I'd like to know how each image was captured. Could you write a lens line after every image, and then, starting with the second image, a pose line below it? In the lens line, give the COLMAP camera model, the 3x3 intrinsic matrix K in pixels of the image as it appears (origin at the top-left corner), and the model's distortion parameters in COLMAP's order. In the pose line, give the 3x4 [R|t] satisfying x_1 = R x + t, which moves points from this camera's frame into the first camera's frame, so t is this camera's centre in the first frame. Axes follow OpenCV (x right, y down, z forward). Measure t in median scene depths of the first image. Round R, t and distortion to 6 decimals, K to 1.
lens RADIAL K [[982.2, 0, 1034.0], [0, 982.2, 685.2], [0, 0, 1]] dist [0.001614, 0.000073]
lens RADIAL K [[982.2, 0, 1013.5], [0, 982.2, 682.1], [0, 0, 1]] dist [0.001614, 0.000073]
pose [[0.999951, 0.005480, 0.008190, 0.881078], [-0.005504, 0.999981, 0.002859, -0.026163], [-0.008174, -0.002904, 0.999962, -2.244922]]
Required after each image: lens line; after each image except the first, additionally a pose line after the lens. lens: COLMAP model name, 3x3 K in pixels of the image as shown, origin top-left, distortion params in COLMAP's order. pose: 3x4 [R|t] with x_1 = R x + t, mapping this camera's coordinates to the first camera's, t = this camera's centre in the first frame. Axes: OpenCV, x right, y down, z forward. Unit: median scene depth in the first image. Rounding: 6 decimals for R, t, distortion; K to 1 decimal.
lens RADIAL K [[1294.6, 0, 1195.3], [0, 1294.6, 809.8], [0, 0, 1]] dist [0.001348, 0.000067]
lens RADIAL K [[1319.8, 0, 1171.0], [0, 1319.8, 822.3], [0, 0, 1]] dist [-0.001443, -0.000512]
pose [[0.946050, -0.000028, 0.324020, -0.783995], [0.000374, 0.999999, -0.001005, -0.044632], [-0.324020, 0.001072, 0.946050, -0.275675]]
--------------------------------
Work order
Could you restate the listing above word for word?

Answer area
I'd like to know how each image was captured. Could you write a lens line after every image, and then, starting with the second image, a pose line below it? In the lens line, give the COLMAP camera model, the 3x3 intrinsic matrix K in pixels of the image as it appears (origin at the top-left corner), and the model's distortion parameters in COLMAP's order. In the pose line, give the 3x4 [R|t] satisfying x_1 = R x + t, which moves points from this camera's frame into the first camera's frame, so t is this camera's centre in the first frame. Axes follow OpenCV (x right, y down, z forward). Measure t in median scene depths of the first image. Round R, t and distortion to 6 decimals, K to 1.
lens RADIAL K [[982.2, 0, 1034.0], [0, 982.2, 685.2], [0, 0, 1]] dist [0.001614, 0.000073]
lens RADIAL K [[982.2, 0, 1013.5], [0, 982.2, 682.1], [0, 0, 1]] dist [0.001614, 0.000073]
pose [[0.999951, 0.005480, 0.008190, 0.881078], [-0.005504, 0.999981, 0.002859, -0.026163], [-0.008174, -0.002904, 0.999962, -2.244922]]
Required after each image: lens line; after each image except the first, additionally a pose line after the lens. lens: COLMAP model name, 3x3 K in pixels of the image as shown, origin top-left, distortion params in COLMAP's order. pose: 3x4 [R|t] with x_1 = R x + t, mapping this camera's coordinates to the first camera's, t = this camera's centre in the first frame. Axes: OpenCV, x right, y down, z forward. Unit: median scene depth in the first image. Rounding: 6 decimals for R, t, distortion; K to 1 decimal.
lens RADIAL K [[1294.6, 0, 1195.3], [0, 1294.6, 809.8], [0, 0, 1]] dist [0.001348, 0.000067]
lens RADIAL K [[1319.8, 0, 1171.0], [0, 1319.8, 822.3], [0, 0, 1]] dist [-0.001443, -0.000512]
pose [[0.946050, -0.000028, 0.324020, -0.783995], [0.000374, 0.999999, -0.001005, -0.044632], [-0.324020, 0.001072, 0.946050, -0.275675]]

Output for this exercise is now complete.